Outside, the wind picked up and took the dry leaves along the road in a swirl. Later, when they returned to camp with a handful of pages and a clearer sense of a network that used old inns and cart tracks to lie waste, Ellen felt the slow building of dread. This was not just a single act of poisoning. This was deliberate distribution. Someone some group knew how to lay a net.
The road home felt longer now. Every footstep seemed to echo with purpose not only theirs but the hands that had put barrels where the water would take them. Liora, when she heard the news, tightened her braid and rubbed her thumb over the heartstone as if to test the pulse of the village. "We have threads," she said later in a council that drew in people from neighboring places. "We find their root."
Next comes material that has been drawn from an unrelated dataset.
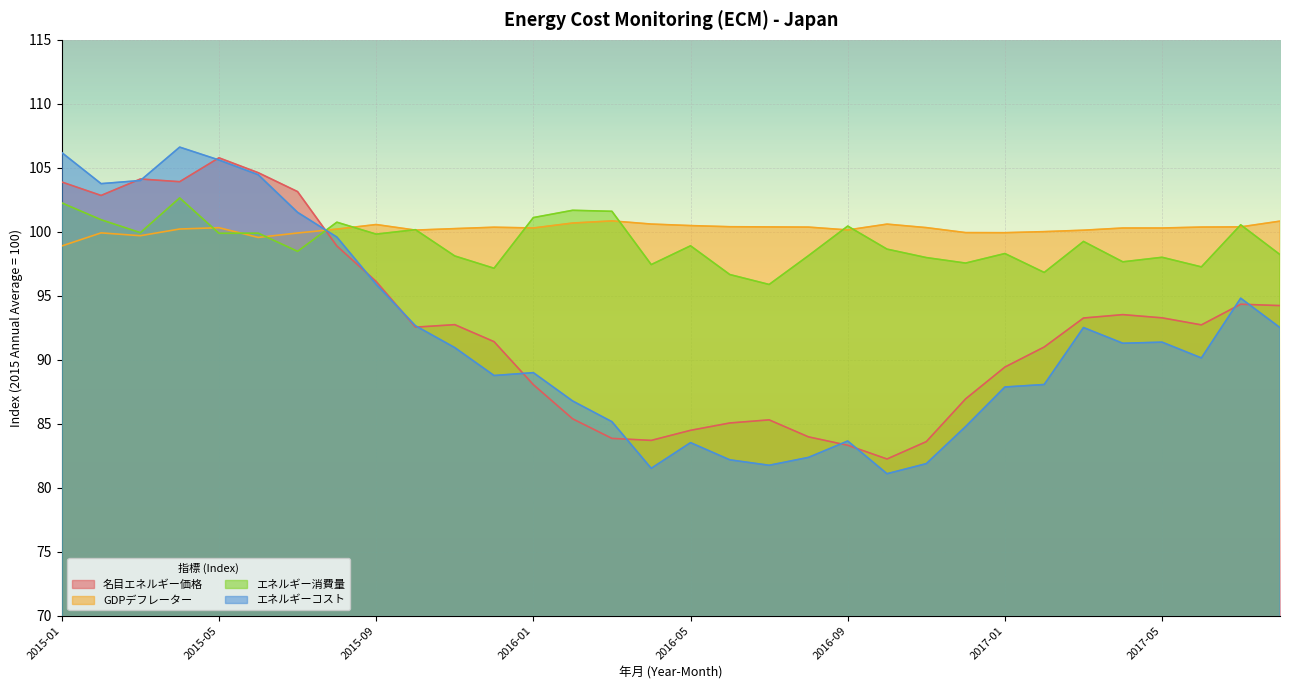

Reading left to right, what are all the values shown in this chart?

名目エネルギー価格: 2015-01=103.9	2015-02=102.8	2015-03=104.1	2015-04=103.9	2015-05=105.8	2015-06=104.6	2015-07=103.1	2015-08=98.9	2015-09=96.1	2015-10=92.5	2015-11=92.7	2015-12=91.4	2016-01=88.1	2016-02=85.4	2016-03=83.9	2016-04=83.7	2016-05=84.5	2016-06=85.1	2016-07=85.3	2016-08=84.0	2016-09=83.3	2016-10=82.2	2016-11=83.6	2016-12=86.9	2017-01=89.4	2017-02=91.0	2017-03=93.3	2017-04=93.5	2017-05=93.3	2017-06=92.7	2017-07=94.3	2017-08=94.2
GDPデフレーター: 2015-01=98.9	2015-02=99.9	2015-03=99.7	2015-04=100.2	2015-05=100.3	2015-06=99.6	2015-07=99.9	2015-08=100.2	2015-09=100.6	2015-10=100.1	2015-11=100.2	2015-12=100.4	2016-01=100.3	2016-02=100.7	2016-03=100.8	2016-04=100.6	2016-05=100.5	2016-06=100.4	2016-07=100.4	2016-08=100.4	2016-09=100.1	2016-10=100.6	2016-11=100.3	2016-12=99.9	2017-01=99.9	2017-02=100.0	2017-03=100.1	2017-04=100.3	2017-05=100.3	2017-06=100.4	2017-07=100.4	2017-08=100.8
エネルギー消費量: 2015-01=102.3	2015-02=100.9	2015-03=99.9	2015-04=102.6	2015-05=99.9	2015-06=99.9	2015-07=98.5	2015-08=100.7	2015-09=99.8	2015-10=100.2	2015-11=98.1	2015-12=97.1	2016-01=101.1	2016-02=101.7	2016-03=101.6	2016-04=97.4	2016-05=98.9	2016-06=96.7	2016-07=95.9	2016-08=98.1	2016-09=100.4	2016-10=98.6	2016-11=98.0	2016-12=97.6	2017-01=98.3	2017-02=96.8	2017-03=99.2	2017-04=97.7	2017-05=98.0	2017-06=97.3	2017-07=100.5	2017-08=98.2
エネルギーコスト: 2015-01=106.2	2015-02=103.8	2015-03=104.0	2015-04=106.6	2015-05=105.6	2015-06=104.5	2015-07=101.5	2015-08=99.6	2015-09=95.9	2015-10=92.7	2015-11=90.9	2015-12=88.8	2016-01=89.0	2016-02=86.8	2016-03=85.2	2016-04=81.5	2016-05=83.5	2016-06=82.2	2016-07=81.8	2016-08=82.4	2016-09=83.6	2016-10=81.1	2016-11=81.9	2016-12=84.8	2017-01=87.9	2017-02=88.1	2017-03=92.5	2017-04=91.3	2017-05=91.4	2017-06=90.1	2017-07=94.8	2017-08=92.5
They would follow it, of that there was no doubt. But the discovery changed the shape of the fight. It was no longer merely about countering the shadows' sudden moves; it was about finding the people whether men or something else who saw poisoning springs and scattering barrels as tools in a larger design. Morgath might be a name, a myth, an influence, but the work now had a human pattern to trace: barrels, ledgers, and inns. It gave them an enemy with an address.
Ellen, lying in the bunk that night, reached for her satchel and pressed her fingers to the strip of linen Liora had given her. It was a small, homely thing plain, stitched, smelling faintly of smoke and bread. She thought about the barrels and the inn and the people who would be harmed if they did not stop the network. She also thought of the dog in Wrenfield and how a child's laugh had sounded bright under the lantern light. Somewhere between the heavy ledger pages and the warmth of home she felt a line settle in her chest: this was her fight now. Not because she had chosen it alone, but because the world had asked and she had answered.
Outside, the night breathed the way it always did, but this time the breath had edges. It pressed against the windows and tested the bars. Liora, who sat by the heartstone and watched the village sleep in a map of lanterns, thought of the ledger and of the way patterns repeat. She thought of Morgath and of whoever had placed the barrels with their oily sheen by the stream. She thought of how small acts of cruelty could be a part in a larger machine.
"So we find the depot routes," Eldrin said.
"And the inn," Joryn added. "We find the ledger's meaning and who keeps the books."
"And we keep the people safe," Liora said. "We teach them to test their water, to watch their animals, to move with eyes open. We make a net."
It would be a net woven not only of ropes and lanterns but of information and stubborn care. If the enemy had chosen a pattern, they would meet it with their own: scouts who could read the land, healers who could purify water, and communities who would teach one another. It would not be fast, and it would cost them days and nights they would never get back. But it was a thing to do. And in a world where darkness pressed in from the edges, doing was, for now, a kind of victory.
Ellen pressed the linen to her lips as she slept and dreamed of clear springs. When morning came, she woke with the rope of purpose hardened in her chest. They had a trail to follow, and trails, when followed with care and stubbornness, led to answers.